Stephen Sprunk wrote:

Thus spake "David Maurus" <[EMAIL PROTECTED]>


I assume that 'number /nonce/' should mean the result of the
concatenated parts of the IV.



No, in the proposal to NIST (by Lipmaa, Rogaway and Wagner), 'nonce' refers to the top 64 bits and 'ctr' refers to the lower 64 bits.

Where did you find that? Is it possible that you've got an older version?

In Nist's sp800-38a,
available at
http://csrc.nist.gov/publications/nistpubs/800-38a/sp800-38a.pdf

the corresponding paragraph concerning counter mode with nonces reads (page 19):

"A second approach to satisfying the uniqueness property across messages is to assign to each
message a unique string of b/2 bits (rounding up, if b is odd), in other words, a message nonce,
and to incorporate the message nonce into every counter block for the message. The leading b/2
bits (rounding up, if b is odd) of each counter block would be the message nonce, and the
standard incrementing function would be applied to the remaining m bits to provide an index to
the counter blocks for the message. Thus, if N is the message nonce for a given message, then
the jth counter block is given by Tj = N | [j]m, for j = 1…n. The number of blocks, n, in any
message must satisfy n < 2m. A procedure should be established to ensure the uniqueness of the
message nonces."


In the middle of this quotation you'll find the sentence: 'The leading b/2 bits (rounding up, if b is odd) of each counter block would be the message nonce, and the standard incrementing function would be applied to the remaining m bits to provide an index to the counter blocks for the message".

I think this is clear on the fact that e.g. with a 128 bit 'counter block' / IV, you'd use the leading 64 bits for the nonce (I'd interpret 'leading' as the Most Significant Bits, if the bits would represent a number), while the remaining 64 bits of the 'counter block' / IV are the bits that are actually counting up, i.e. get incremented.

Unfortunately, the current API has no way to report "no more encryption
possible, you must rekey".

Given this limitation, two silent failure modes are possible: either wrap
and reuse ctr values, or don't wrap and use nonce values the user didn't
specify.

As I pointed out (I think), if you let the user provide an IV, let's say a 128 bit IV, and make clear in the documentation that the best way to use it would be to fill the highest 64 bit with a unique nonce, and clear the lowest 64 bits, as they will be used as a counter, there will be no problem.
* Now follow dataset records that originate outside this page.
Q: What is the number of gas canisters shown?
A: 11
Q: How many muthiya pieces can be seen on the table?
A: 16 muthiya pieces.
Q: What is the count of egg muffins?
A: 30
We could word the usage instructions even more general, saying that the lowest bits get used as counter, and that no more blocks should be encrypted with the same key and that counter, as the bits used as counter allow.

32bit counters can wrap in under a minute; IPsec clearly has a pressing
problem, but I'm not sure how to code to support both without giving up and
making the ctr-increment function a user parameter.
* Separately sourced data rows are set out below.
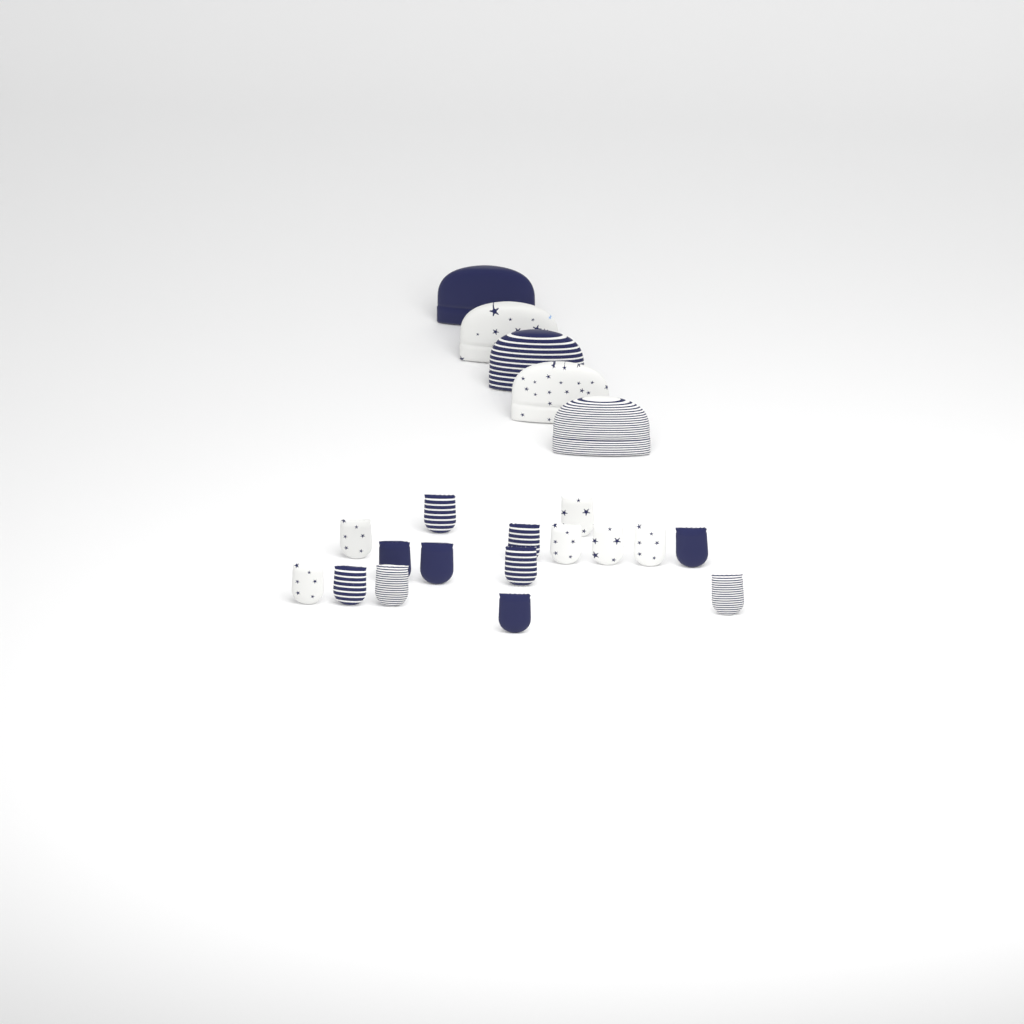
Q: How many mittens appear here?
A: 16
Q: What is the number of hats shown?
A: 5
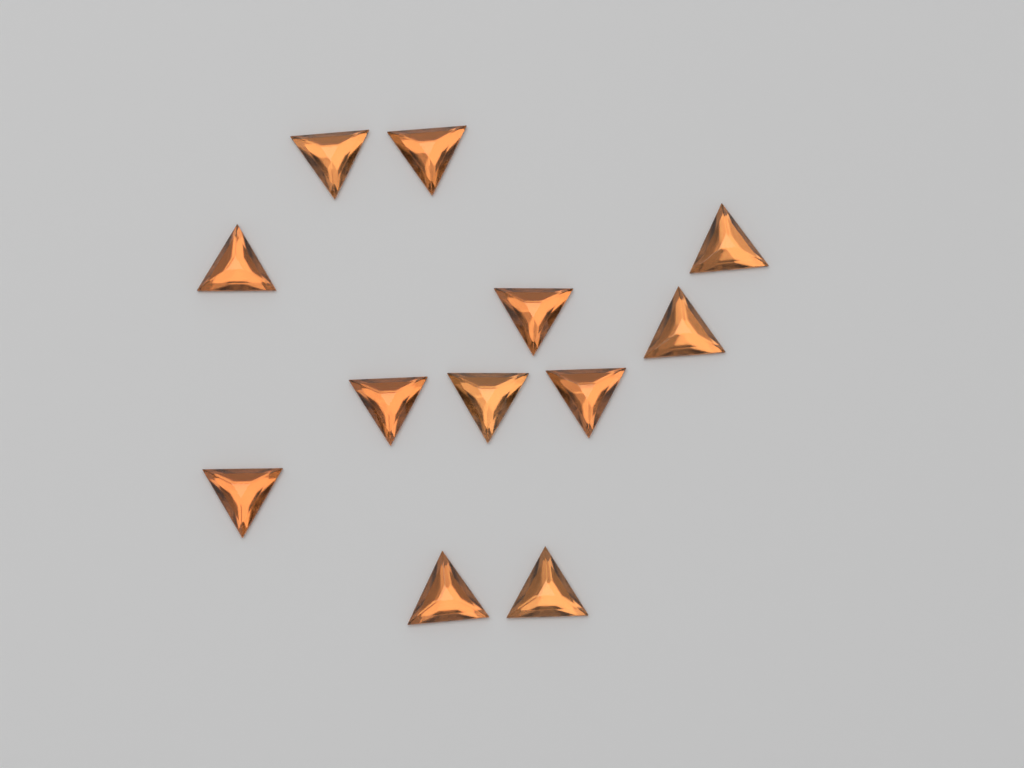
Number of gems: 12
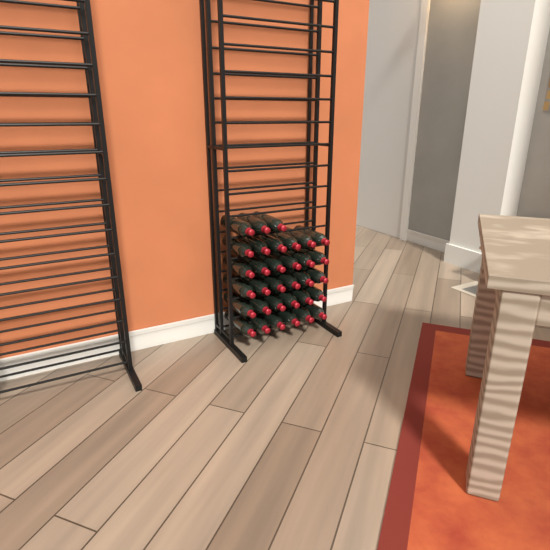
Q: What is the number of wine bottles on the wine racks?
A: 33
You're right. While as Lee Dilkie pointed out, the IPSec message format will not allow that this 32 bit counter will overflow, I'd like to refrain from my previous recommendation to 'follow the IPSec draft as close as possible' in this issue, since 32 bit are obiously not enough for SSL.

Per the NIST spec, the next nonce chosen will be the old nonce plus one, so
the user's choice will always be "unlucky".

Again, in the version of the NIST document I've linked to above, I can't find a statment that the nonce is to be incremented. I can only find the requirement that the nonce must be unique for the encryption key.

The easiest way to go about it would be to increment the user supplied
IV by 1 for each encrypted block, and leave it to the user of this
function to make sure that no overflow in the counter can occur. This
obligation to the programmer should be written somewhere in big letters
;-) (i.e. DON'T USE COUNTER MODE TO ENCRYPT MORE
THAN 2**32 [or 2**64, depending on the counter size] BLOCKS
WITH THE SAME KEY!). Higher level routines, i.e. the SSL BIO,
should avoid counter overflows automatically for the user by initiating a
rehandshake.



While this option is tempting, and the user does have access to the counter at all times to check for impending overflow, experience shows that programmers ignore such warnings more often than not.

Of course I'd be glad if we could check the counter and throw an exception when it overflows, but the interface for the low level crypto routines doesn't seem to accommodate that. All functions return a 'void', e.g. nothing. I assume we cannot change that. (without breaking other parts).